**Document layout detection data:**
************

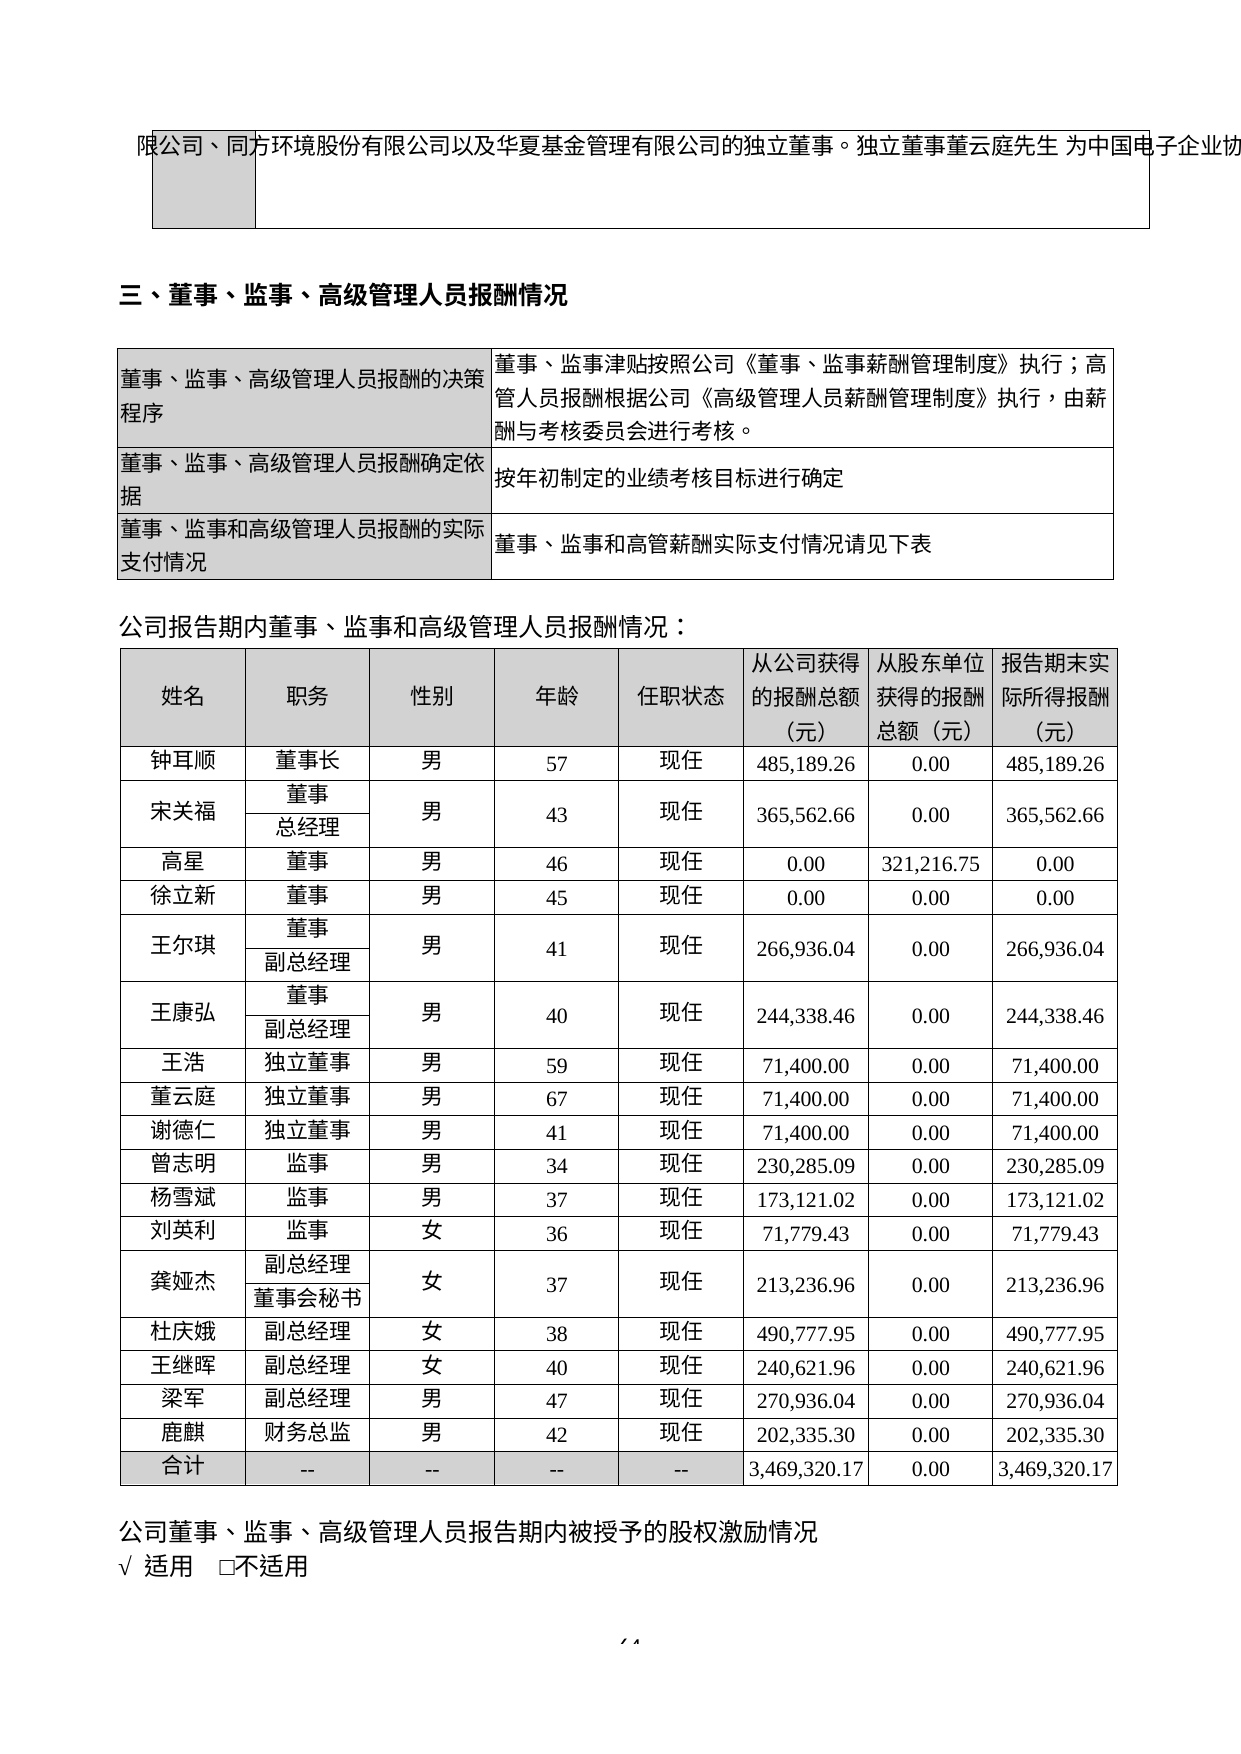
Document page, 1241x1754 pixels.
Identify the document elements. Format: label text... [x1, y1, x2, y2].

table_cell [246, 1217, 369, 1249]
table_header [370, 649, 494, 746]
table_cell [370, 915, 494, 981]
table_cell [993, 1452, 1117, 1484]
text √ 适用 □不适用 [118, 1547, 1138, 1582]
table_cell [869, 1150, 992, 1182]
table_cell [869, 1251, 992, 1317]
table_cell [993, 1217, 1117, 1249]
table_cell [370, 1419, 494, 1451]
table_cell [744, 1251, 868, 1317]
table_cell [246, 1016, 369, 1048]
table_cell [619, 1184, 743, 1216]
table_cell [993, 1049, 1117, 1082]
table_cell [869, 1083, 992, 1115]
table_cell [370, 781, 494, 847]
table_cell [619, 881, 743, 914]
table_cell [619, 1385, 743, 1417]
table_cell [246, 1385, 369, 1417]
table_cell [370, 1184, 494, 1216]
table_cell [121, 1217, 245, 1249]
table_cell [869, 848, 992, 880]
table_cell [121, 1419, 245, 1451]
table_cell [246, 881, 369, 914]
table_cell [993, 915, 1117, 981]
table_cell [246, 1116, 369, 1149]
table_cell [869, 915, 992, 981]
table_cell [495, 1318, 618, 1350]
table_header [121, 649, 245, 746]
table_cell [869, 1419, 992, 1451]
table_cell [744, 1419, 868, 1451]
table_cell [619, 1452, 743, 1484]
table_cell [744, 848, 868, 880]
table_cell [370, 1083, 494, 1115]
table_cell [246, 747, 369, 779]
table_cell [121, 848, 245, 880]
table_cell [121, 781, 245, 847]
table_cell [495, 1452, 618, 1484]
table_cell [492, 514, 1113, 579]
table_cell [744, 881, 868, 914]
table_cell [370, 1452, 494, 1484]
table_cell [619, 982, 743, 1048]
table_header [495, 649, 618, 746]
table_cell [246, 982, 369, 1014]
subtitle 三、董事、监事、高级管理人员报酬情况 [118, 277, 1138, 311]
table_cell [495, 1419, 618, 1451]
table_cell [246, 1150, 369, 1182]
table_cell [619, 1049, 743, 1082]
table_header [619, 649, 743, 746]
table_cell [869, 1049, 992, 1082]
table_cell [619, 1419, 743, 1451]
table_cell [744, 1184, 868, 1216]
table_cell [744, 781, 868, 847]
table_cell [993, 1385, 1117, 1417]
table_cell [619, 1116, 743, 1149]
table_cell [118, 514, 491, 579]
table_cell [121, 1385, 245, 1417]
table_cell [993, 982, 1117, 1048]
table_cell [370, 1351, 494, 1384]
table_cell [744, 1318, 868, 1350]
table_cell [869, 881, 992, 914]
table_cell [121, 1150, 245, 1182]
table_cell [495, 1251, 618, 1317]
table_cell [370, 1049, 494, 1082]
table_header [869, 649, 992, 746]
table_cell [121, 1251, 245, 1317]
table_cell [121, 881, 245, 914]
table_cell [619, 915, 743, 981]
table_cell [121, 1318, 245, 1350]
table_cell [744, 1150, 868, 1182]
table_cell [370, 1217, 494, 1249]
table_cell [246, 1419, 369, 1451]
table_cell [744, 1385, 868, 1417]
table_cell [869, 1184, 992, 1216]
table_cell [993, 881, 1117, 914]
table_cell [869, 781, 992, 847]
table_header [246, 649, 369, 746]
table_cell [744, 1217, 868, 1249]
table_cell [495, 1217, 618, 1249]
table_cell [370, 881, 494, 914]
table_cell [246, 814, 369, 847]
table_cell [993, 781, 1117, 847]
text 公司董事、监事、高级管理人员报告期内被授予的股权激励情况 [118, 1515, 1138, 1547]
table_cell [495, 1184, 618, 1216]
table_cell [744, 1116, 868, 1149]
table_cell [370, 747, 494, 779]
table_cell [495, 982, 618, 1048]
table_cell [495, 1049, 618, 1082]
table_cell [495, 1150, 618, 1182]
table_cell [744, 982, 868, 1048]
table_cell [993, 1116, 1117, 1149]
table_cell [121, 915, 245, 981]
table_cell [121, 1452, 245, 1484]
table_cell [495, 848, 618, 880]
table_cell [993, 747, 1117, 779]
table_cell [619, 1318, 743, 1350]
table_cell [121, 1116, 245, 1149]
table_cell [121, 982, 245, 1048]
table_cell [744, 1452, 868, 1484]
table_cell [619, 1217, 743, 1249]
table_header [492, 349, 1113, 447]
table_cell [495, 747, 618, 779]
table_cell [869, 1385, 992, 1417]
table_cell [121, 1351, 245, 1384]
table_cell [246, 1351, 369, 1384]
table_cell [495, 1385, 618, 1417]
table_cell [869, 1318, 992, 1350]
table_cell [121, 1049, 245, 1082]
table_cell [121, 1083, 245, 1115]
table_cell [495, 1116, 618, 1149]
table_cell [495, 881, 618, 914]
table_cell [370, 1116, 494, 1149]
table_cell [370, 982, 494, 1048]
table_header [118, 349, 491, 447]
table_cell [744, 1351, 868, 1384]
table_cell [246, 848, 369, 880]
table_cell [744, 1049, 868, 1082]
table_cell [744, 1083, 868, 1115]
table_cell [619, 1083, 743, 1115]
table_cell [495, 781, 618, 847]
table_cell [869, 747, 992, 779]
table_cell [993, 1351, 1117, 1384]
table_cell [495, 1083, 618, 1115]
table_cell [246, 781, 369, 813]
text 公司报告期内董事、监事和高级管理人员报酬情况： [118, 609, 1138, 643]
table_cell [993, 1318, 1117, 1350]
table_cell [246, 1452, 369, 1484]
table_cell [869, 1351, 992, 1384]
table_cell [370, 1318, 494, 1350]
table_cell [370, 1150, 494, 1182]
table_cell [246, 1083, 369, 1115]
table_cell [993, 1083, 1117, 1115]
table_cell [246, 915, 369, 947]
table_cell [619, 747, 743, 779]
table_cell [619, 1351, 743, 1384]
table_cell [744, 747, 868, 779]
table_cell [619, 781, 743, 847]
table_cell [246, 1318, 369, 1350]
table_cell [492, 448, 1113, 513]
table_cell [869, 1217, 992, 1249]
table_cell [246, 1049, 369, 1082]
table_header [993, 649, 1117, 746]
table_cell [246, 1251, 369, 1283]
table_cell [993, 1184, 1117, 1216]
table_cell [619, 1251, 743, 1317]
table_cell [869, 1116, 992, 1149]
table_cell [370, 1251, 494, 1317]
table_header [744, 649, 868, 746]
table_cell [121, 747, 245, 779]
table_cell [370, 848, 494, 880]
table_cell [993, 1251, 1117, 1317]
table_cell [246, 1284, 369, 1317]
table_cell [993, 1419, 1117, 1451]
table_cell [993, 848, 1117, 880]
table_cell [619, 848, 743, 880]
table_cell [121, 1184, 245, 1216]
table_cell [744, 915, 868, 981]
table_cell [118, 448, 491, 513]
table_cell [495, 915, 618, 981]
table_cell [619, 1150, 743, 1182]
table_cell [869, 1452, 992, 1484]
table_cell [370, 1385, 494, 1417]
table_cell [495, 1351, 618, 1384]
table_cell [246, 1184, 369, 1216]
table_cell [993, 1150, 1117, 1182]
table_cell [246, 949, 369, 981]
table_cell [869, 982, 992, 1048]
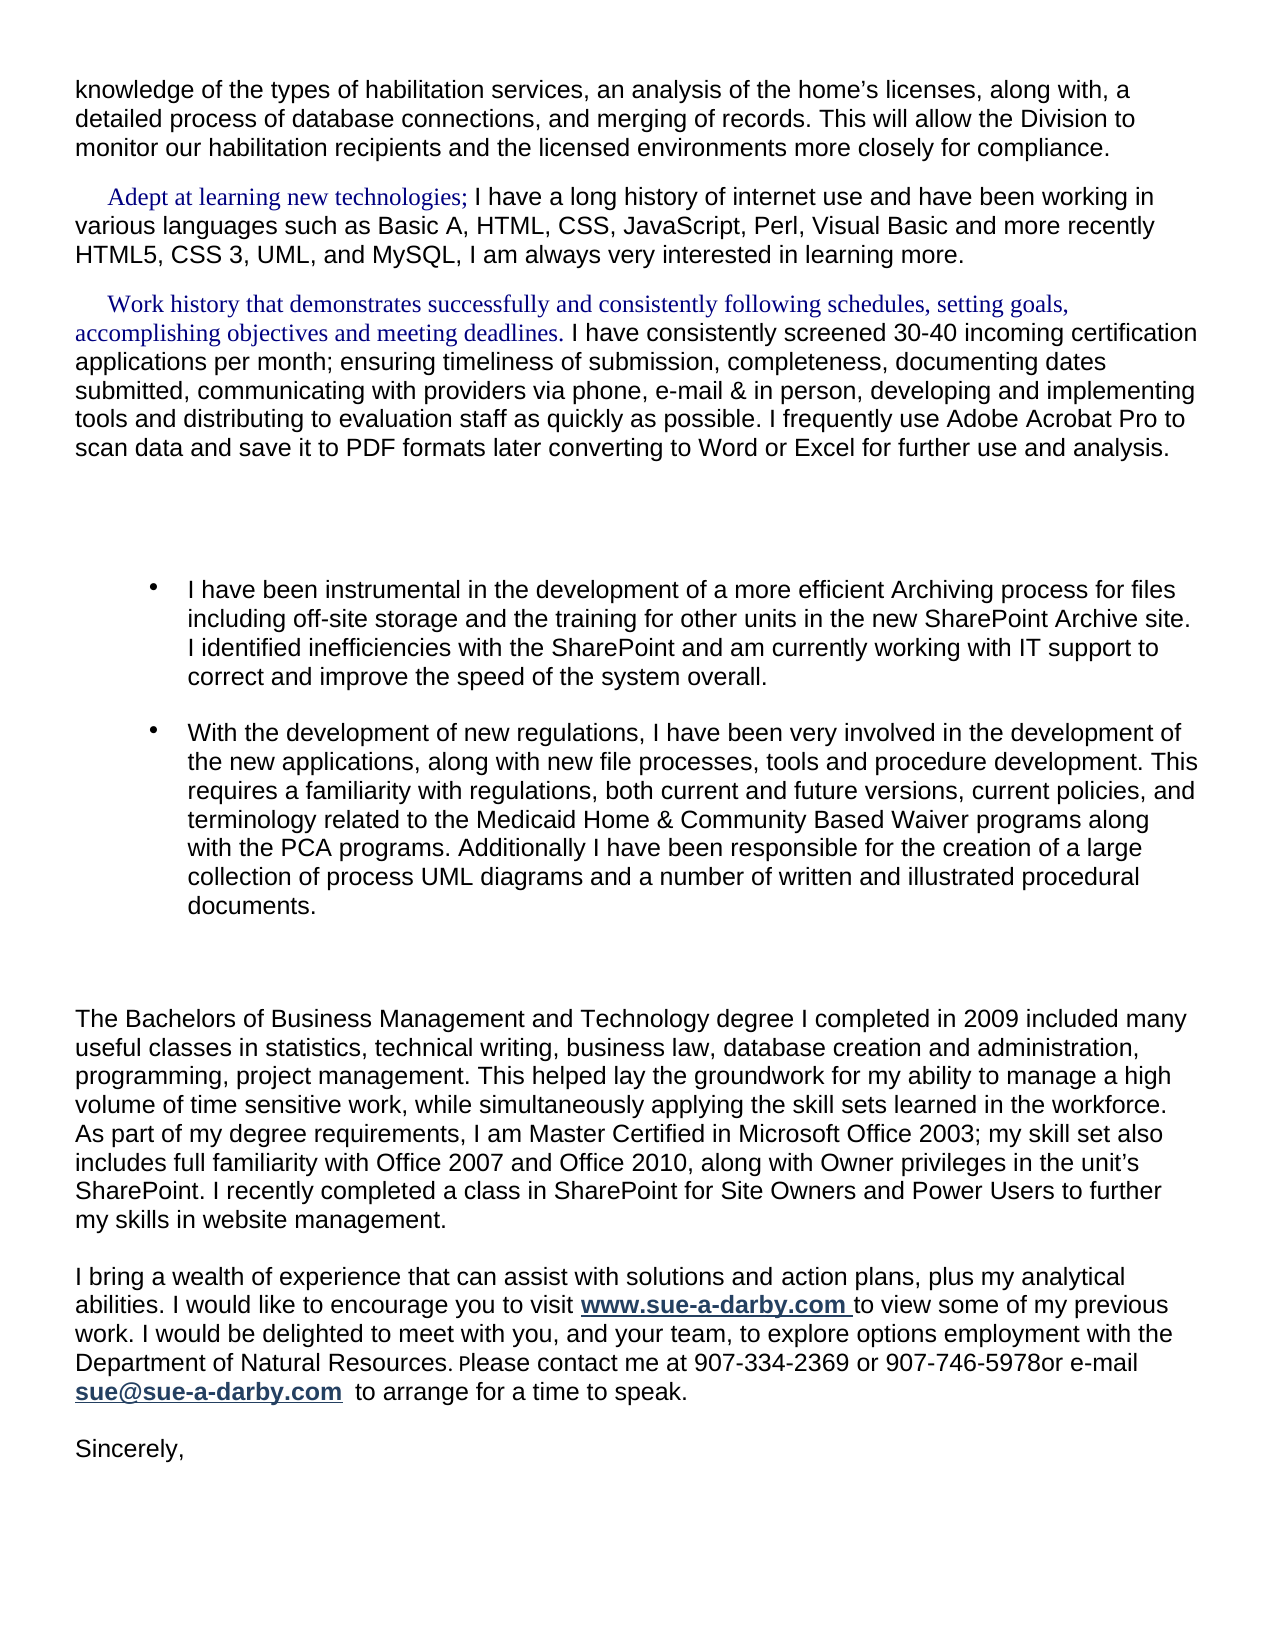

************

Send back the data above word for word, with the pictures left out.

**Exercise output:**
Document page, 1241x1754 pixels.
Identify the document elements. Format: label text... [x1, y1, x2, y2].

table_cell [246, 1217, 369, 1249]
table_header [370, 649, 494, 746]
table_cell [370, 915, 494, 981]
table_cell [993, 1452, 1117, 1484]
text √ 适用 □不适用 [118, 1547, 1138, 1582]
table_cell [869, 1150, 992, 1182]
table_cell [869, 1251, 992, 1317]
table_cell [993, 1217, 1117, 1249]
table_cell [370, 1419, 494, 1451]
table_cell [744, 1251, 868, 1317]
table_cell [246, 1016, 369, 1048]
table_cell [619, 1184, 743, 1216]
table_cell [993, 1049, 1117, 1082]
table_cell [869, 1083, 992, 1115]
table_cell [370, 781, 494, 847]
table_cell [619, 881, 743, 914]
table_cell [619, 1385, 743, 1417]
table_cell [246, 1385, 369, 1417]
table_cell [370, 1184, 494, 1216]
table_cell [121, 1217, 245, 1249]
table_cell [869, 848, 992, 880]
table_cell [121, 1419, 245, 1451]
table_cell [246, 881, 369, 914]
table_cell [993, 915, 1117, 981]
table_cell [246, 1116, 369, 1149]
table_cell [869, 915, 992, 981]
table_cell [495, 1318, 618, 1350]
table_header [121, 649, 245, 746]
table_cell [869, 1419, 992, 1451]
table_cell [744, 1419, 868, 1451]
table_cell [619, 1452, 743, 1484]
table_cell [744, 848, 868, 880]
table_cell [370, 1083, 494, 1115]
table_cell [246, 747, 369, 779]
table_cell [121, 848, 245, 880]
table_cell [121, 781, 245, 847]
table_cell [495, 1452, 618, 1484]
table_cell [492, 514, 1113, 579]
table_cell [744, 881, 868, 914]
table_cell [370, 1452, 494, 1484]
table_cell [619, 982, 743, 1048]
table_header [495, 649, 618, 746]
table_cell [246, 982, 369, 1014]
subtitle 三、董事、监事、高级管理人员报酬情况 [118, 277, 1138, 311]
table_cell [495, 1419, 618, 1451]
table_cell [246, 1150, 369, 1182]
table_cell [619, 1049, 743, 1082]
table_header [619, 649, 743, 746]
table_cell [869, 1049, 992, 1082]
table_cell [619, 1419, 743, 1451]
table_cell [744, 1184, 868, 1216]
table_cell [744, 781, 868, 847]
table_cell [993, 1385, 1117, 1417]
table_cell [619, 1116, 743, 1149]
table_cell [118, 514, 491, 579]
table_cell [121, 1385, 245, 1417]
table_cell [993, 982, 1117, 1048]
table_cell [370, 1351, 494, 1384]
table_cell [744, 1318, 868, 1350]
table_cell [869, 881, 992, 914]
table_cell [121, 1150, 245, 1182]
table_cell [495, 1251, 618, 1317]
table_cell [370, 1049, 494, 1082]
table_header [869, 649, 992, 746]
table_cell [121, 1251, 245, 1317]
table_cell [121, 881, 245, 914]
table_cell [619, 915, 743, 981]
table_cell [121, 1318, 245, 1350]
table_cell [744, 1150, 868, 1182]
table_cell [370, 1217, 494, 1249]
table_cell [246, 1419, 369, 1451]
table_cell [744, 1385, 868, 1417]
table_cell [869, 1184, 992, 1216]
table_cell [993, 881, 1117, 914]
table_cell [869, 781, 992, 847]
table_header [246, 649, 369, 746]
table_cell [744, 1217, 868, 1249]
table_cell [495, 1217, 618, 1249]
table_cell [370, 881, 494, 914]
table_cell [246, 814, 369, 847]
table_cell [993, 781, 1117, 847]
text 公司董事、监事、高级管理人员报告期内被授予的股权激励情况 [118, 1515, 1138, 1547]
table_cell [495, 1184, 618, 1216]
table_cell [744, 1116, 868, 1149]
table_cell [370, 747, 494, 779]
table_cell [495, 982, 618, 1048]
table_cell [495, 1049, 618, 1082]
table_cell [495, 1150, 618, 1182]
table_cell [744, 982, 868, 1048]
table_cell [993, 1116, 1117, 1149]
table_cell [121, 915, 245, 981]
table_cell [121, 1452, 245, 1484]
table_cell [495, 848, 618, 880]
table_cell [993, 747, 1117, 779]
table_cell [619, 1318, 743, 1350]
table_cell [121, 1116, 245, 1149]
table_cell [121, 982, 245, 1048]
table_cell [744, 1452, 868, 1484]
table_cell [619, 1217, 743, 1249]
table_header [492, 349, 1113, 447]
table_cell [495, 747, 618, 779]
table_cell [869, 1385, 992, 1417]
table_cell [121, 1351, 245, 1384]
table_cell [246, 1351, 369, 1384]
table_cell [495, 1385, 618, 1417]
table_cell [869, 1318, 992, 1350]
table_cell [121, 1049, 245, 1082]
table_cell [121, 1083, 245, 1115]
table_cell [495, 1116, 618, 1149]
table_cell [495, 881, 618, 914]
table_cell [370, 1116, 494, 1149]
table_cell [370, 982, 494, 1048]
table_header [118, 349, 491, 447]
table_cell [744, 1351, 868, 1384]
table_cell [246, 848, 369, 880]
table_cell [744, 1049, 868, 1082]
table_cell [744, 1083, 868, 1115]
table_cell [619, 1083, 743, 1115]
table_cell [495, 781, 618, 847]
table_cell [869, 747, 992, 779]
table_cell [993, 1351, 1117, 1384]
table_cell [495, 1083, 618, 1115]
table_cell [246, 781, 369, 813]
text 公司报告期内董事、监事和高级管理人员报酬情况： [118, 609, 1138, 643]
table_cell [993, 1318, 1117, 1350]
table_cell [246, 1452, 369, 1484]
table_cell [869, 1351, 992, 1384]
table_cell [370, 1318, 494, 1350]
table_cell [370, 1150, 494, 1182]
table_cell [246, 1083, 369, 1115]
table_cell [993, 1083, 1117, 1115]
table_cell [246, 915, 369, 947]
table_cell [619, 747, 743, 779]
table_cell [619, 1351, 743, 1384]
table_cell [744, 747, 868, 779]
table_cell [619, 781, 743, 847]
table_cell [246, 1318, 369, 1350]
table_cell [492, 448, 1113, 513]
table_cell [869, 1217, 992, 1249]
table_cell [246, 1049, 369, 1082]
table_header [993, 649, 1117, 746]
table_cell [246, 1251, 369, 1283]
table_cell [993, 1184, 1117, 1216]
table_cell [619, 1251, 743, 1317]
table_cell [869, 1116, 992, 1149]
table_cell [370, 1251, 494, 1317]
table_header [744, 649, 868, 746]
table_cell [121, 747, 245, 779]
table_cell [370, 848, 494, 880]
table_cell [993, 1251, 1117, 1317]
table_cell [246, 1284, 369, 1317]
table_cell [993, 1419, 1117, 1451]
table_cell [993, 848, 1117, 880]
table_cell [619, 848, 743, 880]
table_cell [121, 1184, 245, 1216]
table_cell [744, 915, 868, 981]
table_cell [118, 448, 491, 513]
table_cell [495, 915, 618, 981]
table_cell [619, 1150, 743, 1182]
table_cell [869, 1452, 992, 1484]
table_cell [370, 1385, 494, 1417]
table_cell [495, 1351, 618, 1384]
table_cell [246, 1184, 369, 1216]
table_cell [993, 1150, 1117, 1182]
table_cell [246, 949, 369, 981]
table_cell [869, 982, 992, 1048]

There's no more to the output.